Anyway, perhaps I'm showing my lack of understanding of shell scripts, but why can't you create an executable script file called caprover-disable-2fa with the following content:

#!/bin/bash
docker exec -it $(docker ps --filter name=captain-captain -q) npm run disable-otp

And stick it in e.g. /usr/local/bin, i.e. somewhere in the user's PATH. That way, if a slightly uncertain user doesn't know what to do when they can't access their CapRover instance, they might first consider seeing if there is a caprover-related command they can run (enter caprover then tab tab) and this caprover-disable-2fa will show up as a self-explanatory option to run... voila.

This is probably something I would add to my own cloud-init script (i.e. to create such a visible and self-explanatory helper script to find and run when I'm panicking that I can't get into my CapRover instance), unless it's created as standard...

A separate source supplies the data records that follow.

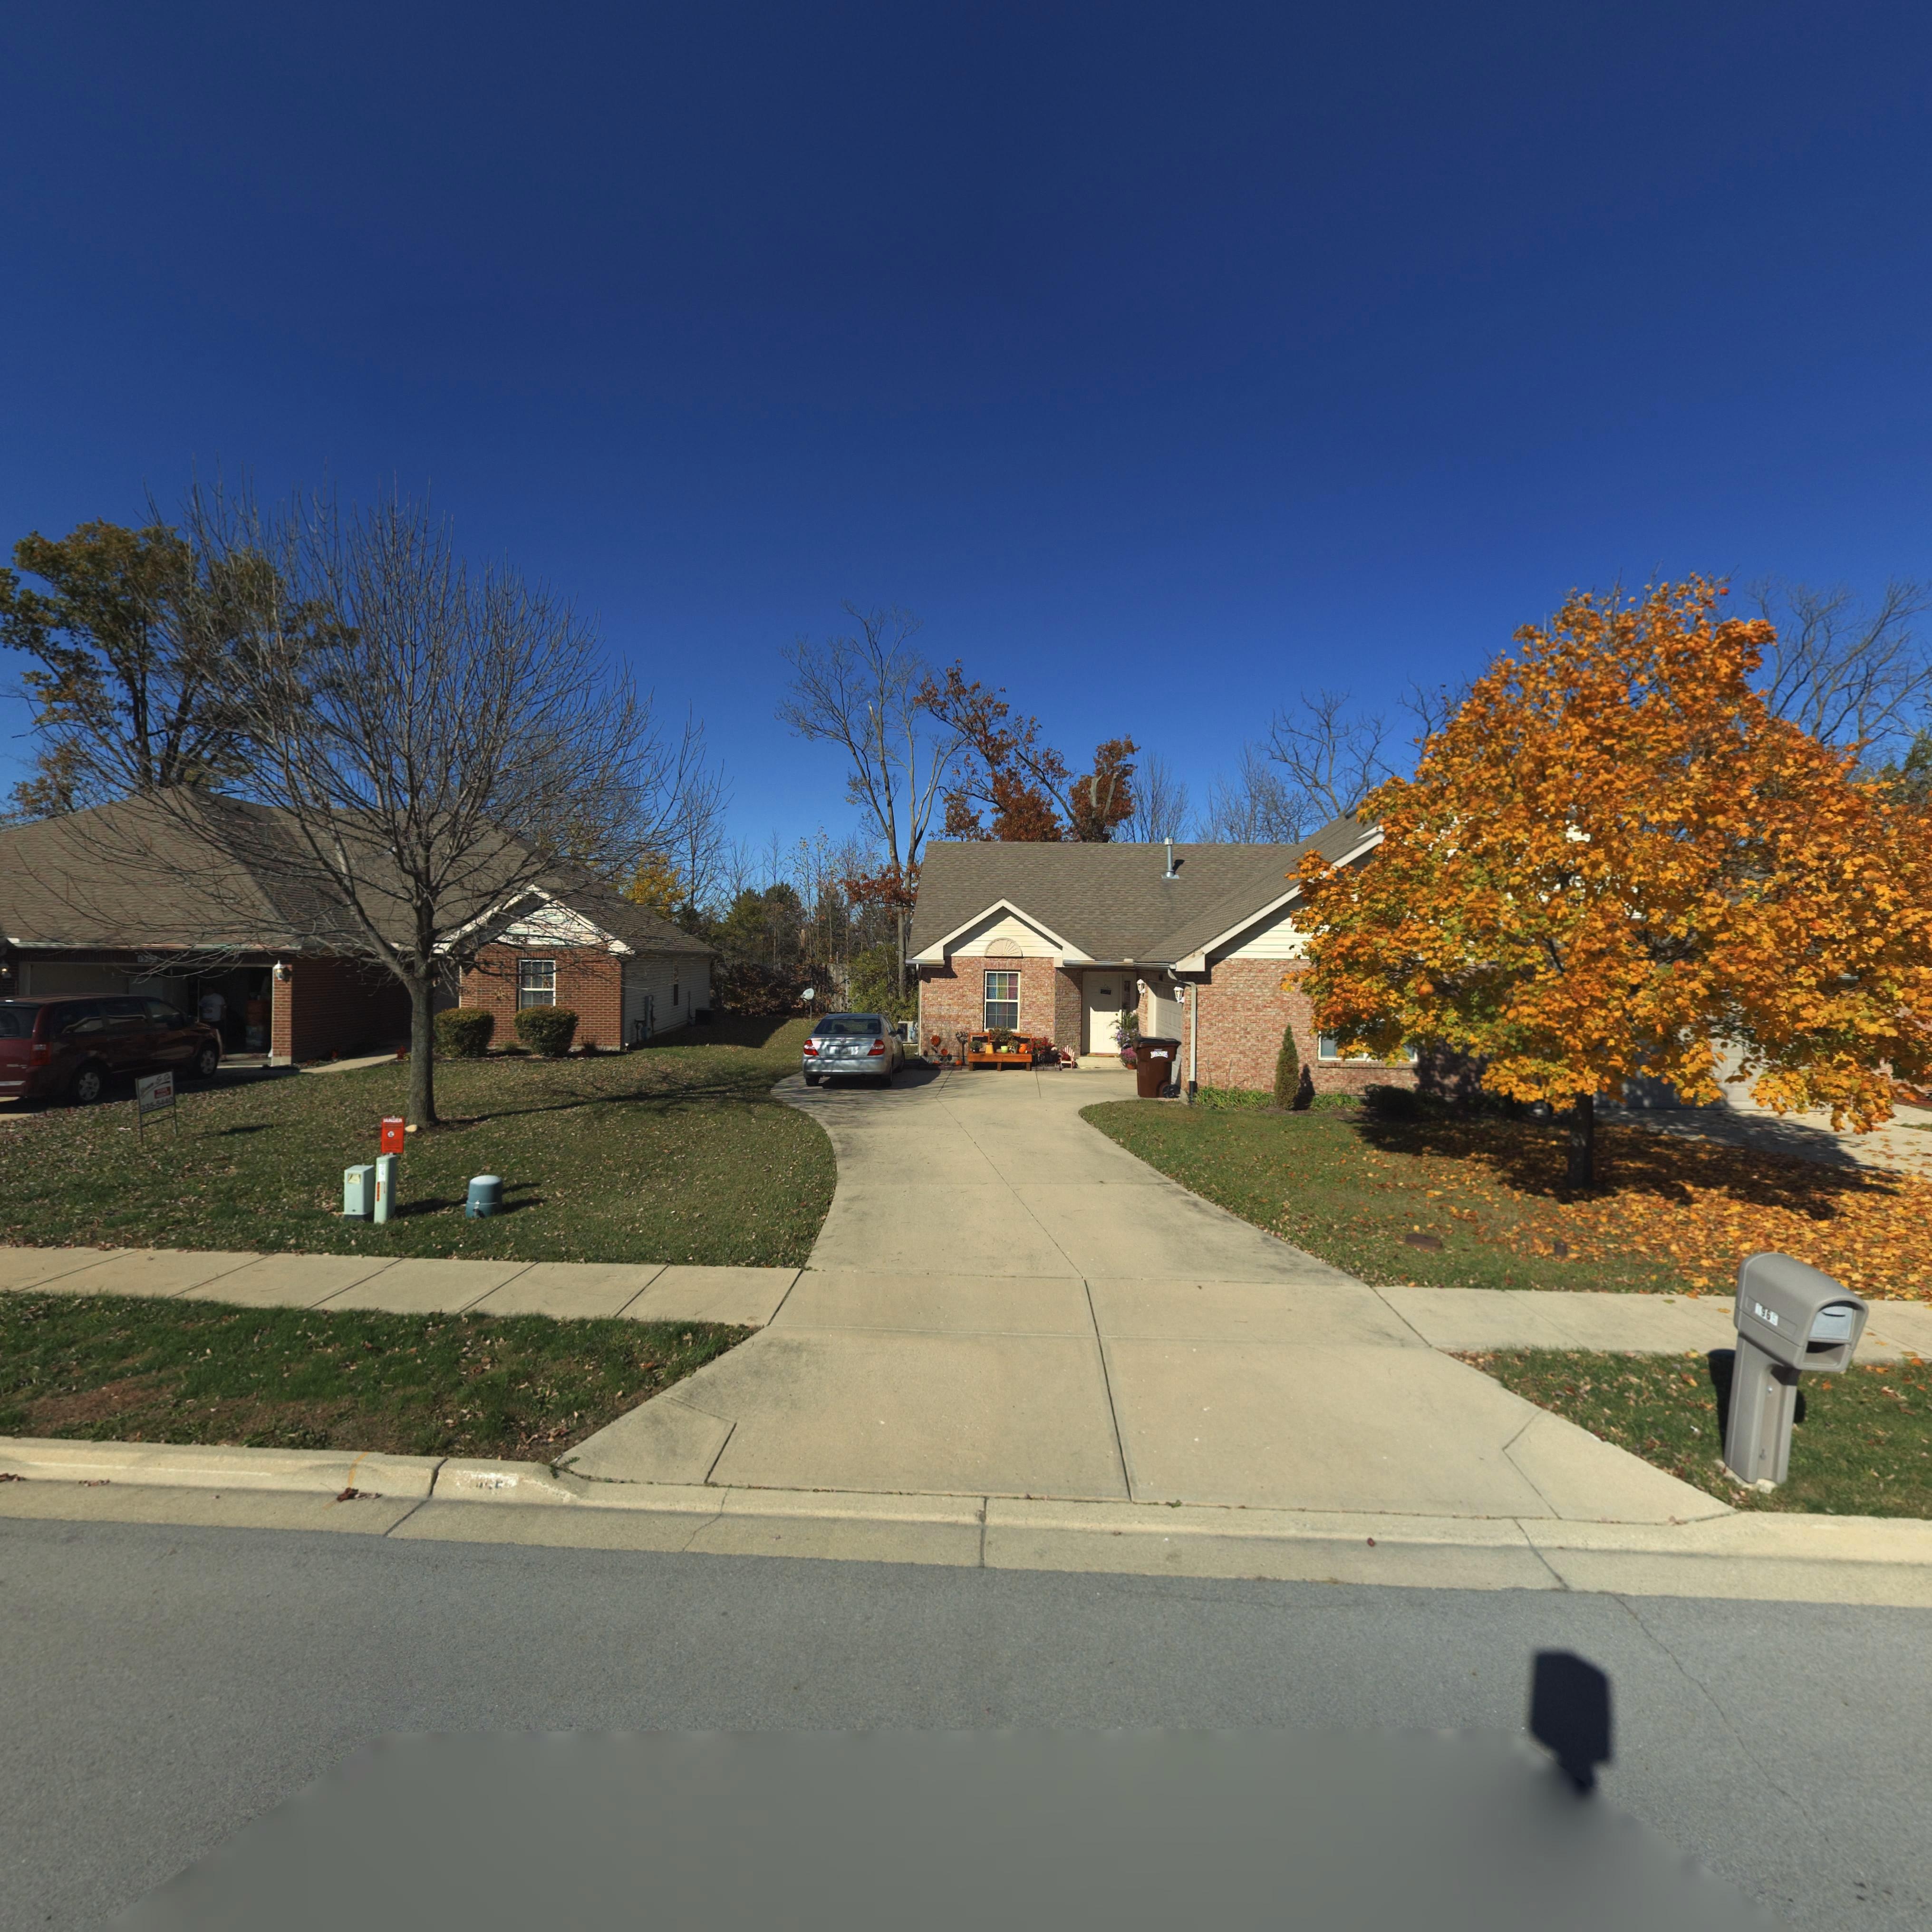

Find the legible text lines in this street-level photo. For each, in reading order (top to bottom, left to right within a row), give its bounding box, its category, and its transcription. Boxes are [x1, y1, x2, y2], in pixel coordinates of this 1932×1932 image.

[1760, 1304, 1772, 1322] StreetNumber: 96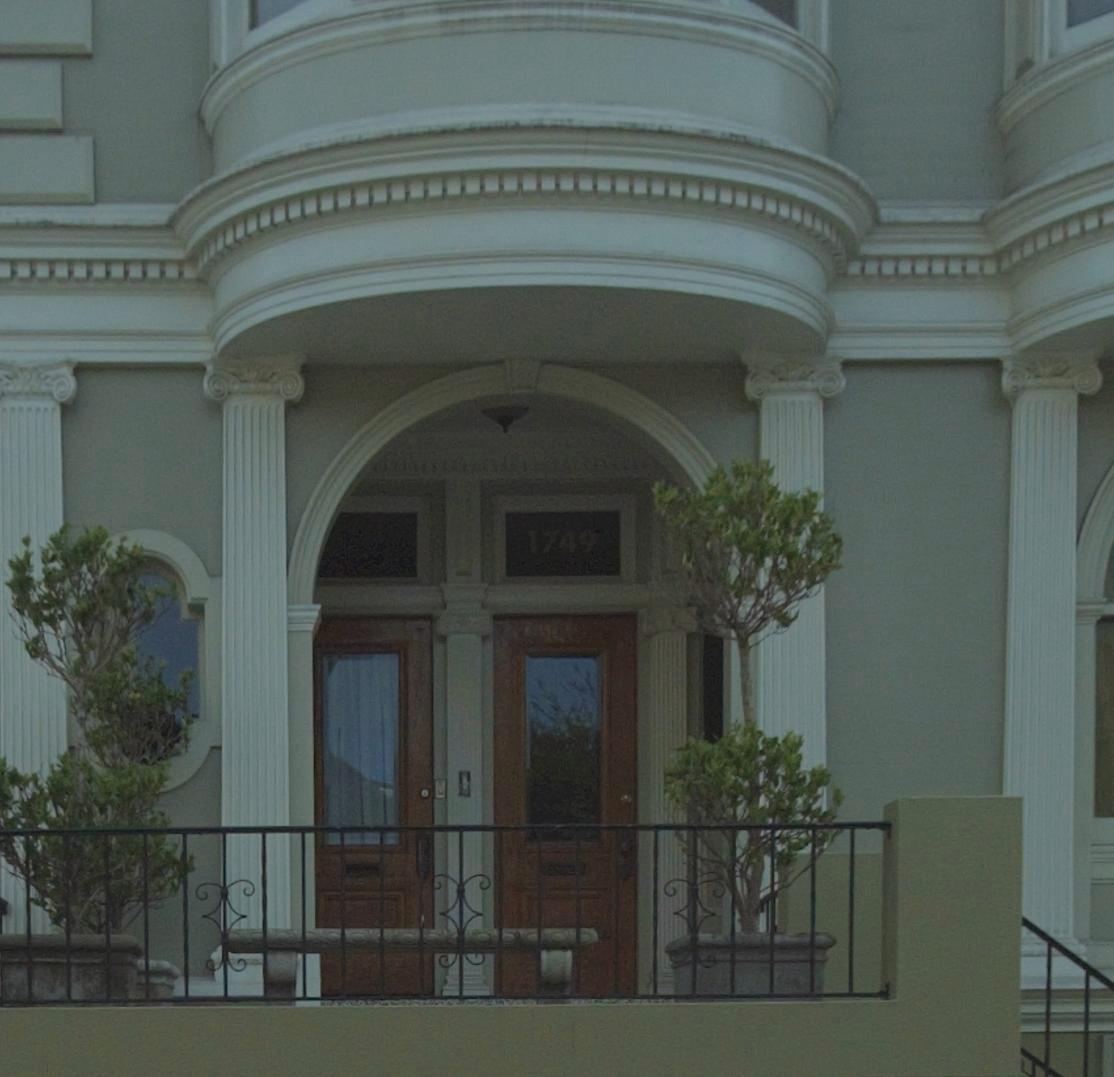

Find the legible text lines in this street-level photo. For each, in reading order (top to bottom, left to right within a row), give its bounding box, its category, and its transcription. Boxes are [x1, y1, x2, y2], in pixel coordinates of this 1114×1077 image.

[525, 525, 600, 556] StreetNumber: 1749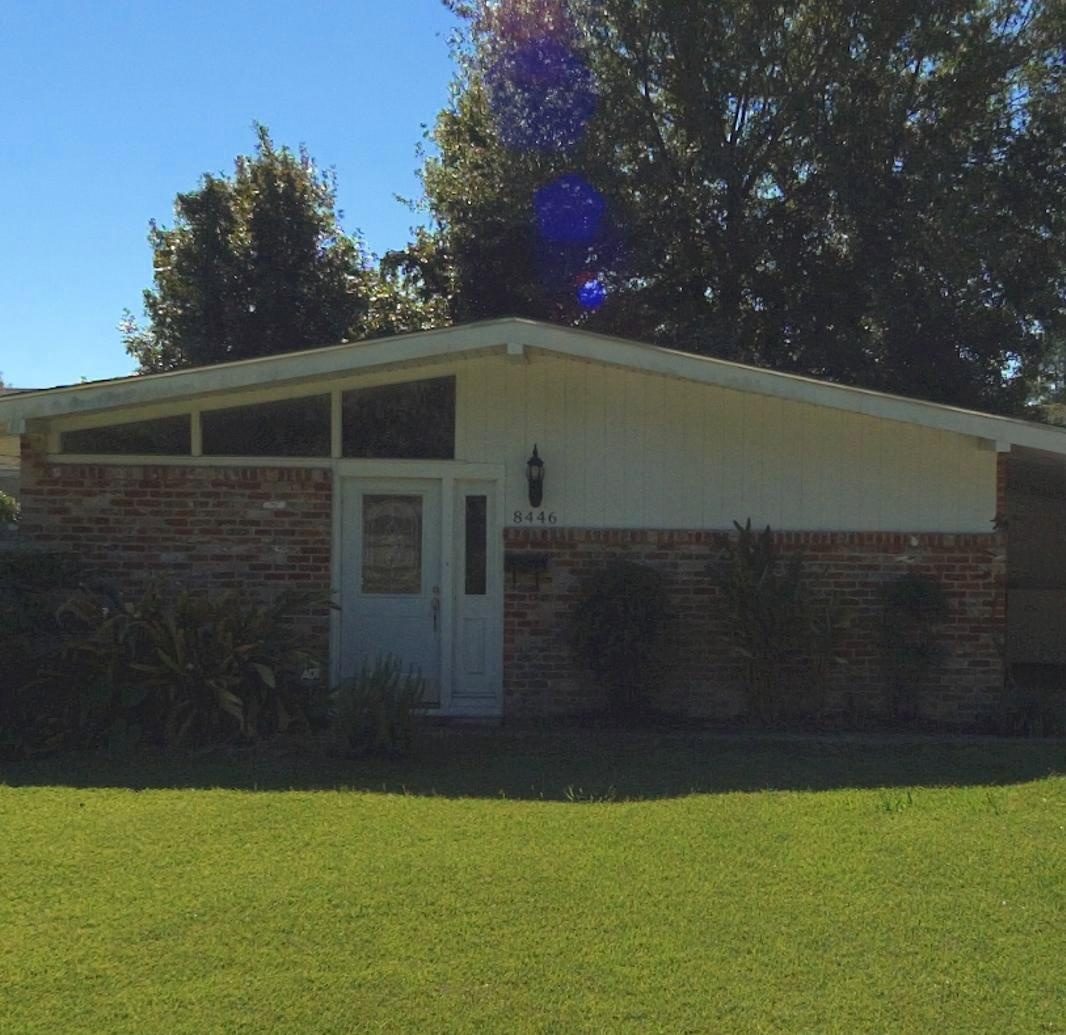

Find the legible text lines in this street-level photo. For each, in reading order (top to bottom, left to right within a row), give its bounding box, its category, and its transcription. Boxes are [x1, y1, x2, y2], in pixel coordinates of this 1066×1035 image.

[511, 508, 559, 526] StreetNumber: 8446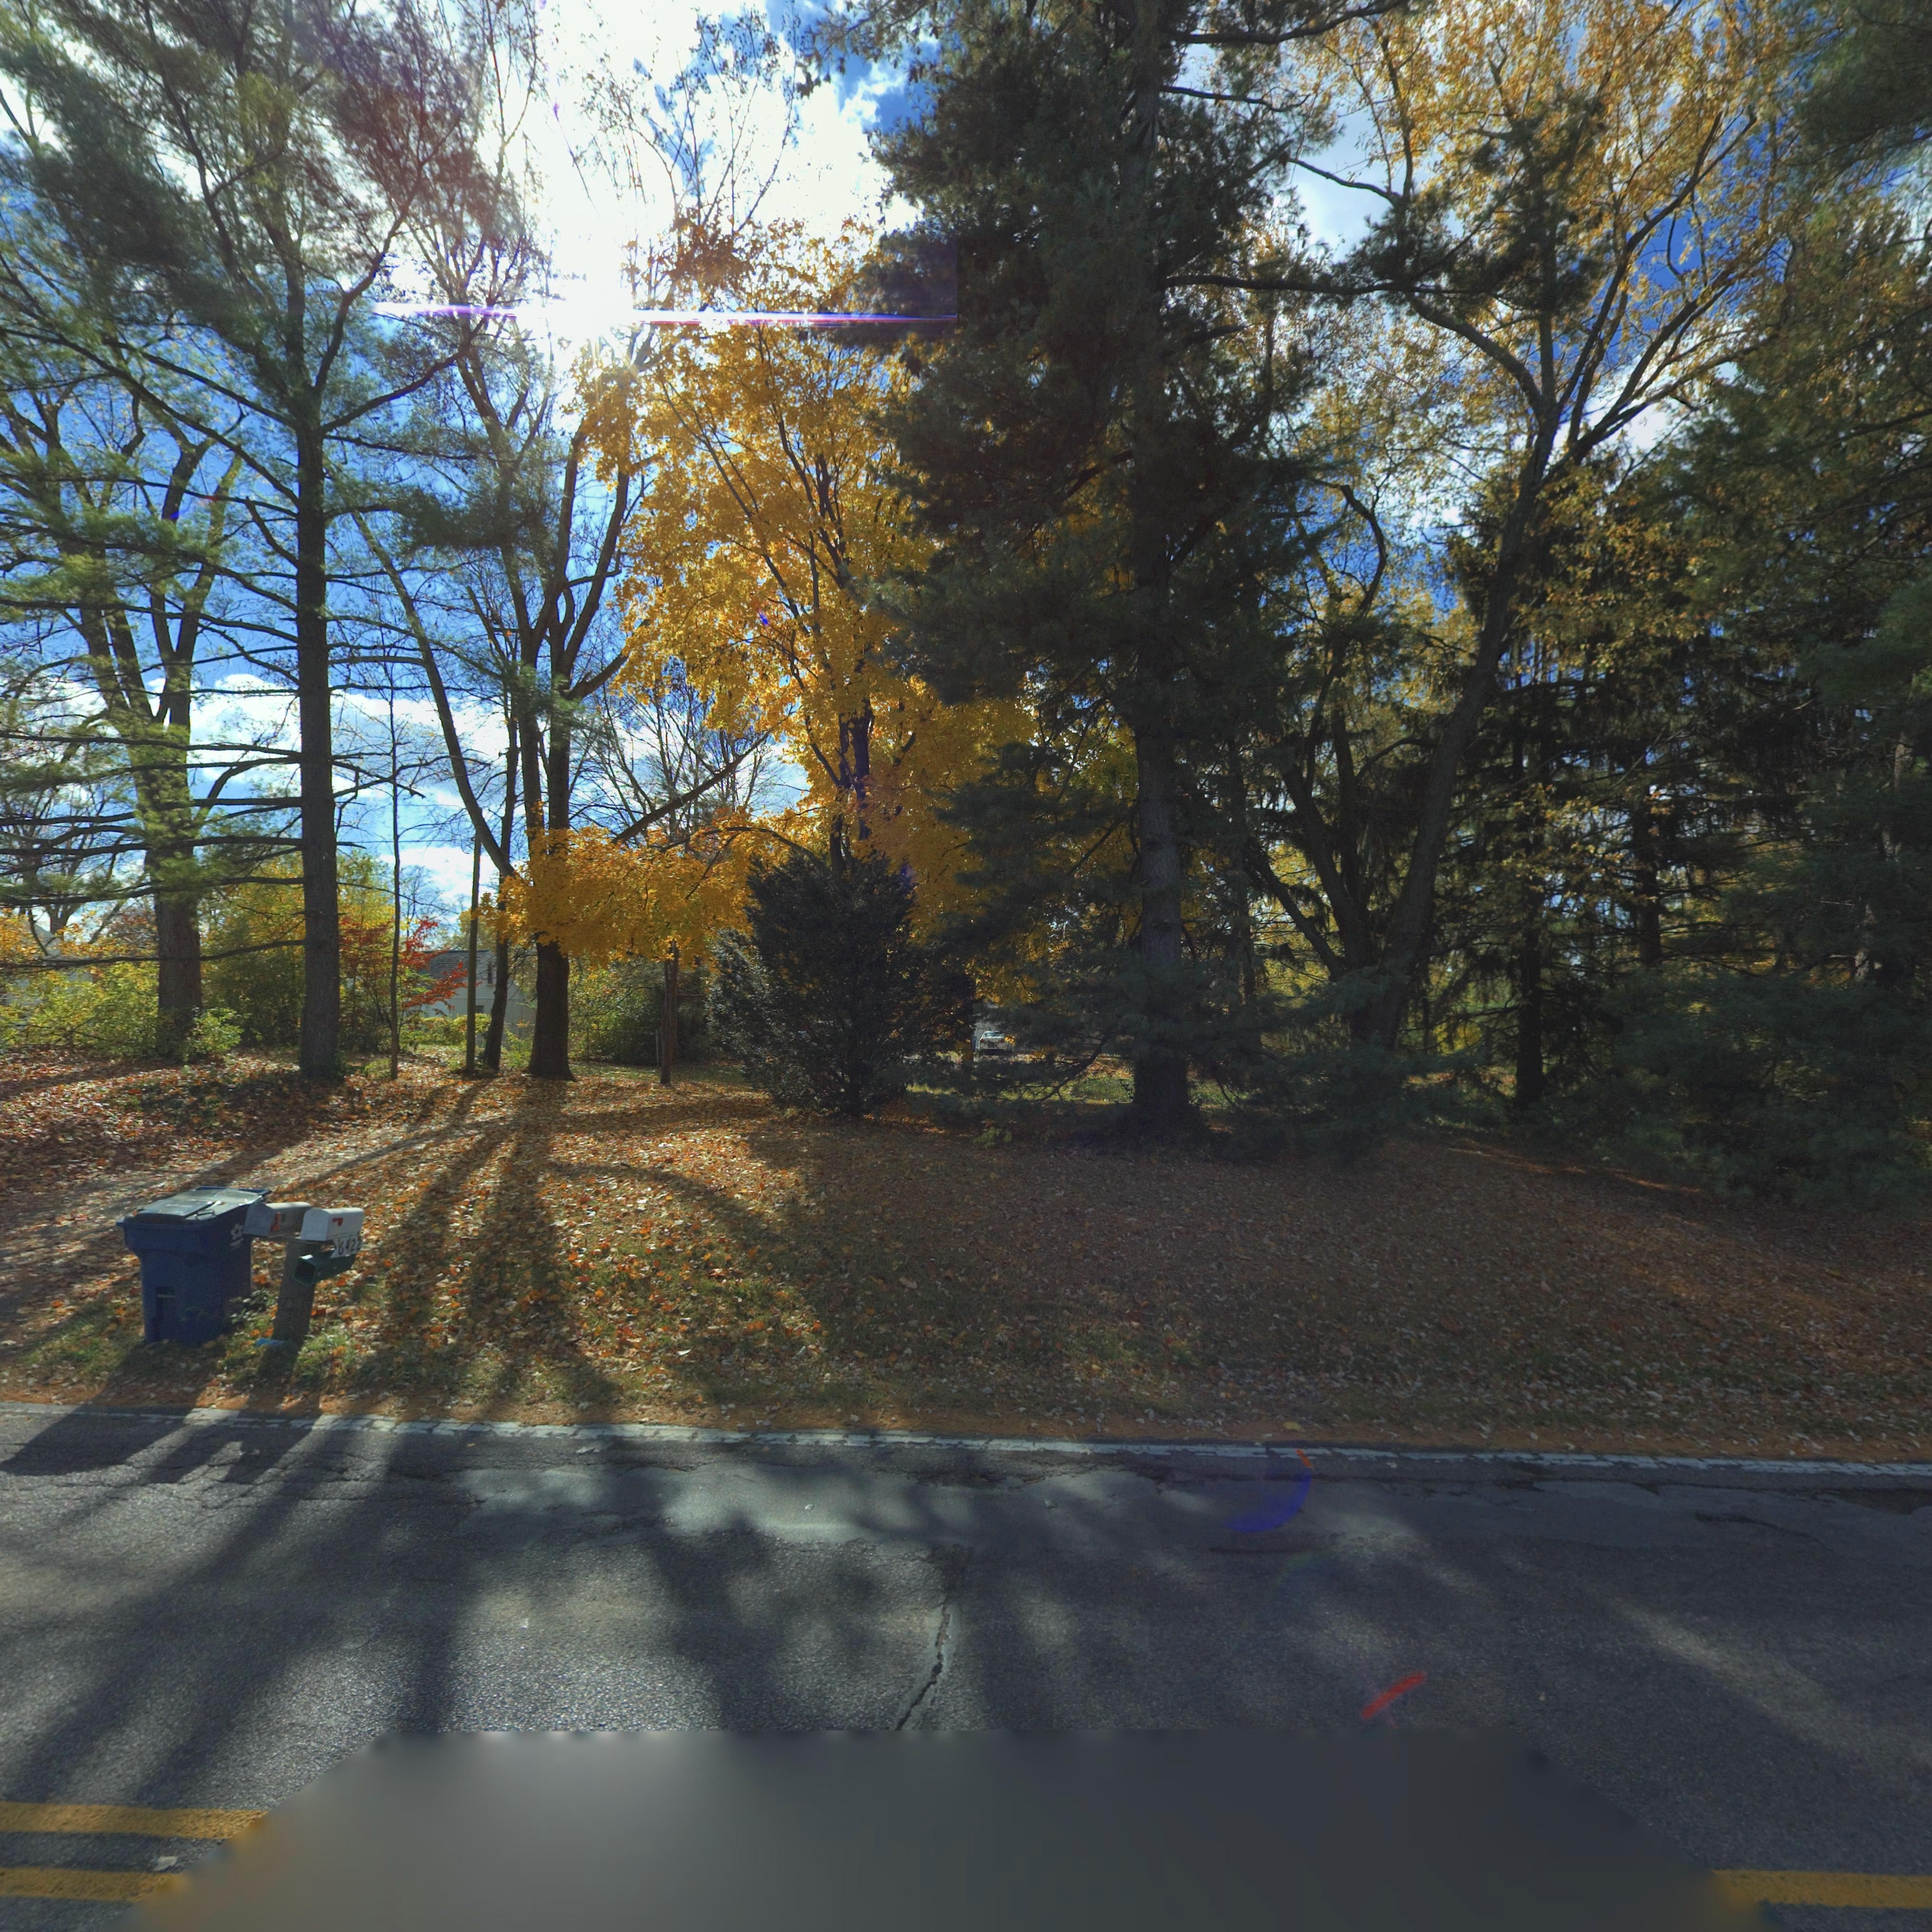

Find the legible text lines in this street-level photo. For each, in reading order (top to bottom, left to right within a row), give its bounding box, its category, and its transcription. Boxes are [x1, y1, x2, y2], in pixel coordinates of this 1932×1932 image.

[337, 1237, 362, 1256] StreetNumber: 6422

githubsaturn commented 1 year ago

And stick it in e.g. /usr/local/bin, i.e. somewhere in the user's PATH.

CapRover itself runs in a container, hence cannot add any scripts to the host filesystem.

drmrbrewer commented 1 year ago

CapRover itself runs in a container, hence cannot add any scripts to the host filesystem

OK but it does have access to /captain and therefore could at least put such a standalone script in e.g. /captain/scripts (as suggested in my OP)?

githubsaturn commented 1 year ago

This is where I disagree on whether this is the right long term approach. i.e., I don't think running /captain/script/disable-otp.sh is far easier than docker exec -it $(docker ps --filter name=captain-captain -q) npm run disable-otp

You'd still have to lookup the docs to know whether it sits. So it's just a matter of a longer copy-paste.

drmrbrewer commented 1 year ago

I don't think running /captain/scripts/disable-otp.sh is far easier than docker exec -it $(docker ps --filter name=captain-captain -q) npm run disable-otp

It is in the sense that the script is already there on the local machine, and you don't need to look anything up (possibly on a help site that is down)... it's just a case of remembering that there are some handy helper scripts in /captain/scripts/ (which isn't hard to do) and then seeing if there is one that does what you need... nothing to look up and nothing to copy/paste.

You'd still have to lookup the docs to know whether it sits. So it's just a matter of a longer copy-paste

IMHO the current implementation of this suggestion does just that... you still need to lookup the docs and you still need to copy/paste the command(s) from the docs... so there isn't really any benefit to the user in copy/pasting 1 line (new solution) vs copy/pasting 4 lines (previous solution).

Anyway, I'll add a pre-written script to my own set of handy helper scripts which I create when spinning up a new server, if it's only me who will find it useful.